**Supplied records:**
=======

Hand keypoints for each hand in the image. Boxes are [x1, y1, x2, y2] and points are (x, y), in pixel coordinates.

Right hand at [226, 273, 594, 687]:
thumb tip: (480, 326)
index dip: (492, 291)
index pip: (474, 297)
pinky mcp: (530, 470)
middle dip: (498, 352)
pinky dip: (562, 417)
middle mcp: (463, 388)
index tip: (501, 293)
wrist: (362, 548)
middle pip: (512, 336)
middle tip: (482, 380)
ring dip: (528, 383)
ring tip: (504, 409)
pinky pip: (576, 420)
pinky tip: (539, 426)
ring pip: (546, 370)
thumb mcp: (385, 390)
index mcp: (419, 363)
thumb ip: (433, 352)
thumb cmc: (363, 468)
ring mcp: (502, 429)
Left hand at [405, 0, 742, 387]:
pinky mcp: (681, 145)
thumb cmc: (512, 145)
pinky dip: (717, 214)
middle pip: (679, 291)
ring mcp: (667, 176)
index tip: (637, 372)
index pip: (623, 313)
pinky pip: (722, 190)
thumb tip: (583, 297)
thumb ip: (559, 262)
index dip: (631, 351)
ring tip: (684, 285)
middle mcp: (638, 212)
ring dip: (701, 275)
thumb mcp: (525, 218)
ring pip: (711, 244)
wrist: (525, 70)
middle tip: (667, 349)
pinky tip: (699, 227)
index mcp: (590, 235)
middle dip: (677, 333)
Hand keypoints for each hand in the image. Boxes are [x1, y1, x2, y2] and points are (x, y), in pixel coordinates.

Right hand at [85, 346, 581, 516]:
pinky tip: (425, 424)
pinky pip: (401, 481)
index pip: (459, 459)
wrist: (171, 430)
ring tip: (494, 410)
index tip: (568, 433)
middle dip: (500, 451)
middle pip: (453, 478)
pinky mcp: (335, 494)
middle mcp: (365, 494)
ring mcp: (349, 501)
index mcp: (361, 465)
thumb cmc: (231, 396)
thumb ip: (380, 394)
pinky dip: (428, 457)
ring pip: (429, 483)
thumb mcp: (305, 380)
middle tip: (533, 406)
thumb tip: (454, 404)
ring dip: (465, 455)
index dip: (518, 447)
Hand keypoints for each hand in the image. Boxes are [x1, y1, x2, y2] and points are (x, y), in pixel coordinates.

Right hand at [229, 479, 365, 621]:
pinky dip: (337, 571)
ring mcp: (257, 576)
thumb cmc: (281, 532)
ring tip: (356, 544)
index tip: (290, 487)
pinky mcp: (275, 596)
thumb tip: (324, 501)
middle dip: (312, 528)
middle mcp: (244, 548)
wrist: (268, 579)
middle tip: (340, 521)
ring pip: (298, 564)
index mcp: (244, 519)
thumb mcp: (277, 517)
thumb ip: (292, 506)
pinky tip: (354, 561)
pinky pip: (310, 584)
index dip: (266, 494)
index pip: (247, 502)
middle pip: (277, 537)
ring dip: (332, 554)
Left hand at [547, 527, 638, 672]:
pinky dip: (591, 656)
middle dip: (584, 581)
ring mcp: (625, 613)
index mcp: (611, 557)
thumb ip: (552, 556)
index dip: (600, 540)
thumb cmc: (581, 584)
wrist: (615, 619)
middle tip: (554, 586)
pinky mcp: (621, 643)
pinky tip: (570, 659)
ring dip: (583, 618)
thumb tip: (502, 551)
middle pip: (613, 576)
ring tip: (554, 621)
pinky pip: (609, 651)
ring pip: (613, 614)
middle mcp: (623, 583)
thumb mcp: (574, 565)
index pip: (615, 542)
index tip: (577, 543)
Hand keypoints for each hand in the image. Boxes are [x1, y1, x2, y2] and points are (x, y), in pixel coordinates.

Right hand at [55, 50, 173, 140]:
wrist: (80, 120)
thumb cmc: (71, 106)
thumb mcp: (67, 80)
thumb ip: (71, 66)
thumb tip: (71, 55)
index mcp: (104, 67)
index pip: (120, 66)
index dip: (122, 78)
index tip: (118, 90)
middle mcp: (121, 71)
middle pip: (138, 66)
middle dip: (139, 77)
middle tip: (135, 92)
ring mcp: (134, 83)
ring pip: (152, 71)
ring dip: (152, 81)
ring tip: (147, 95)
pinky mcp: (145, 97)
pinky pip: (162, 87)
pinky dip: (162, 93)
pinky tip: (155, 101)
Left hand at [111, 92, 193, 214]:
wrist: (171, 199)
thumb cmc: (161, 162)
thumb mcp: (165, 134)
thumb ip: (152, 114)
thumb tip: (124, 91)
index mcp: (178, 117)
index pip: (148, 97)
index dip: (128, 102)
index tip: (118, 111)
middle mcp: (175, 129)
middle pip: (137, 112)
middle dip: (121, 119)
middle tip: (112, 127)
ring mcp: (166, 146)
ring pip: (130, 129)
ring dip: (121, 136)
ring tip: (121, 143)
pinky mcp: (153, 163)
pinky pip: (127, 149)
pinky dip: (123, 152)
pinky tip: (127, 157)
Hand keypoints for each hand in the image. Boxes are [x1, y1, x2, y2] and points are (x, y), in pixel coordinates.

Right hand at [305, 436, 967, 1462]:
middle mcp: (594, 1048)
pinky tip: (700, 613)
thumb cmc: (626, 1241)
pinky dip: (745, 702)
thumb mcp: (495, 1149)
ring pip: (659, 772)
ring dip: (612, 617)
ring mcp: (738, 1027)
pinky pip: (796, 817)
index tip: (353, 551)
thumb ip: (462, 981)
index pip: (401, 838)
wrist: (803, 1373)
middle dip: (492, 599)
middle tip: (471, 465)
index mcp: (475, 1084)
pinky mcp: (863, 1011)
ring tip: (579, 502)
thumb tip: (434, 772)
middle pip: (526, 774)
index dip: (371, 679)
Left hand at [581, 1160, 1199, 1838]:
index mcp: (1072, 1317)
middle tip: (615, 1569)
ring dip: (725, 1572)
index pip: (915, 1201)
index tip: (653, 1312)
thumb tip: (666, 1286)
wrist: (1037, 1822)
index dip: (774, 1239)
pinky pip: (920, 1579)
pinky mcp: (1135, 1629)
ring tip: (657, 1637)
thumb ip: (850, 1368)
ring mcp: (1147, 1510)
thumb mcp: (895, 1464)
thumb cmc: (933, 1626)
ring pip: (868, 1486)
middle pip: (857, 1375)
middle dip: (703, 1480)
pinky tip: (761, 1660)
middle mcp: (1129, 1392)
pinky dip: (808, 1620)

=======

**Work instruction:** Only an exact copy of the entries above will do.

**Exercise answer:**
Hand keypoints for each hand in the image. Boxes are [x1, y1, x2, y2] and points are (x, y), in pixel coordinates.

Right hand at [226, 273, 594, 687]:
thumb tip: (480, 326)
index dip: (492, 291)
index pip: (474, 297)
pinky mcp: (530, 470)
middle dip: (498, 352)
pinky dip: (562, 417)
middle mcp: (463, 388)
index tip: (501, 293)
wrist: (362, 548)
middle pip: (512, 336)
middle tip: (482, 380)
ring dip: (528, 383)
ring tip: (504, 409)
pinky pip: (576, 420)
pinky tip: (539, 426)
ring pip: (546, 370)
thumb mcp: (385, 390)
index mcp: (419, 363)
thumb ip: (433, 352)
thumb cmc: (363, 468)
ring mcp: (502, 429)
Left hand at [405, 0, 742, 387]:
pinky mcp: (681, 145)
thumb cmc: (512, 145)
pinky dip: (717, 214)
middle pip: (679, 291)
ring mcp: (667, 176)
index tip: (637, 372)
index pip: (623, 313)
pinky pip: (722, 190)
thumb tip: (583, 297)
thumb ip: (559, 262)
index dip: (631, 351)
ring tip: (684, 285)
middle mcp: (638, 212)
ring dip: (701, 275)
thumb mcp: (525, 218)
ring pip: (711, 244)
wrist: (525, 70)
middle tip: (667, 349)
pinky tip: (699, 227)
index mcp: (590, 235)
middle dip: (677, 333)
Hand keypoints for each hand in the image. Boxes are [x1, y1, x2, y2] and points are (x, y), in pixel coordinates.

Right hand at [85, 346, 581, 516]:
pinky tip: (425, 424)
pinky pip: (401, 481)
index pip: (459, 459)
wrist: (171, 430)
ring tip: (494, 410)
index tip: (568, 433)
middle dip: (500, 451)
middle pip: (453, 478)
pinky mcp: (335, 494)
middle mcp: (365, 494)
ring mcp: (349, 501)
index mcp: (361, 465)
thumb cmc: (231, 396)
thumb ip: (380, 394)
pinky dip: (428, 457)
ring pip: (429, 483)
thumb mcp: (305, 380)
middle tip: (533, 406)
thumb tip: (454, 404)
ring dip: (465, 455)
index dip: (518, 447)
Hand keypoints for each hand in the image. Boxes are [x1, y1, x2, y2] and points are (x, y), in pixel coordinates.

Right hand at [229, 479, 365, 621]:
pinky dip: (337, 571)
ring mcp: (257, 576)
thumb cmc: (281, 532)
ring tip: (356, 544)
index tip: (290, 487)
pinky mcp: (275, 596)
thumb tip: (324, 501)
middle dip: (312, 528)
middle mcp: (244, 548)
wrist: (268, 579)
middle tip: (340, 521)
ring pip: (298, 564)
index mcp: (244, 519)
thumb mcp: (277, 517)
thumb ip: (292, 506)
pinky tip: (354, 561)
pinky pip: (310, 584)
index dip: (266, 494)
index pip: (247, 502)
middle pip: (277, 537)
ring dip: (332, 554)
Left hand at [547, 527, 638, 672]:
pinky dip: (591, 656)
middle dip: (584, 581)
ring mcp: (625, 613)
index mcp: (611, 557)
thumb ip: (552, 556)
index dip: (600, 540)
thumb cmc: (581, 584)
wrist: (615, 619)
middle tip: (554, 586)
pinky mcp: (621, 643)
pinky tip: (570, 659)
ring dip: (583, 618)
thumb tip: (502, 551)
middle pip: (613, 576)
ring tip: (554, 621)
pinky pip: (609, 651)
ring pip: (613, 614)
middle mcp: (623, 583)
thumb mcp: (574, 565)
index pip: (615, 542)
index tip: (577, 543)
Hand keypoints for each hand in the image. Boxes are [x1, y1, x2, y2] and points are (x, y), in pixel coordinates.

Right hand at [55, 50, 173, 140]:
wrist: (80, 120)
thumb cmc: (71, 106)
thumb mcp: (67, 80)
thumb ip: (71, 66)
thumb tip: (71, 55)
index mcp: (104, 67)
index pip: (120, 66)
index dip: (122, 78)
index tip: (118, 90)
middle mcp: (121, 71)
middle pip: (138, 66)
middle dip: (139, 77)
middle tip: (135, 92)
ring mcp: (134, 83)
ring pip: (152, 71)
ring dip: (152, 81)
ring tip: (147, 95)
pinky mcp: (145, 97)
pinky pip: (162, 87)
pinky dip: (162, 93)
pinky tip: (155, 101)
Left hand at [111, 92, 193, 214]:
wrist: (171, 199)
thumb cmc: (161, 162)
thumb mcp: (165, 134)
thumb ip: (152, 114)
thumb tip: (124, 91)
index mcp: (178, 117)
index pip: (148, 97)
index dip: (128, 102)
index tip: (118, 111)
middle mcp: (175, 129)
middle pip: (137, 112)
middle dip: (121, 119)
middle tip: (112, 127)
ring mcp: (166, 146)
ring pip: (130, 129)
ring dip: (121, 136)
ring tip: (121, 143)
pinky mcp: (153, 163)
pinky pip: (127, 149)
pinky dip: (123, 152)
pinky tip: (127, 157)
Hand keypoints for each hand in the image. Boxes are [x1, y1, x2, y2] and points are (x, y), in pixel coordinates.

Right hand at [305, 436, 967, 1462]:
middle mcp: (594, 1048)
pinky tip: (700, 613)
thumb cmc: (626, 1241)
pinky dip: (745, 702)
thumb mcp: (495, 1149)
ring pip: (659, 772)
ring dip: (612, 617)
ring mcp: (738, 1027)
pinky pip: (796, 817)
index tip: (353, 551)
thumb ip: (462, 981)
index pip: (401, 838)
wrist: (803, 1373)
middle dip: (492, 599)
middle tip: (471, 465)
index mcp: (475, 1084)
pinky mcp: (863, 1011)
ring tip: (579, 502)
thumb tip: (434, 772)
middle pip: (526, 774)
index dip: (371, 679)
Left hand at [581, 1160, 1199, 1838]:
index mcp: (1072, 1317)
middle tip: (615, 1569)
ring dip: (725, 1572)
index pip: (915, 1201)
index tip: (653, 1312)
thumb tip: (666, 1286)
wrist: (1037, 1822)
index dip: (774, 1239)
pinky pip: (920, 1579)
pinky mcp: (1135, 1629)
ring tip: (657, 1637)
thumb ip: (850, 1368)
ring mcp: (1147, 1510)
thumb mcp: (895, 1464)
thumb cmc: (933, 1626)
ring pip: (868, 1486)
middle pip: (857, 1375)
middle dip: (703, 1480)
pinky tip: (761, 1660)
middle mcp: (1129, 1392)
pinky dip: (808, 1620)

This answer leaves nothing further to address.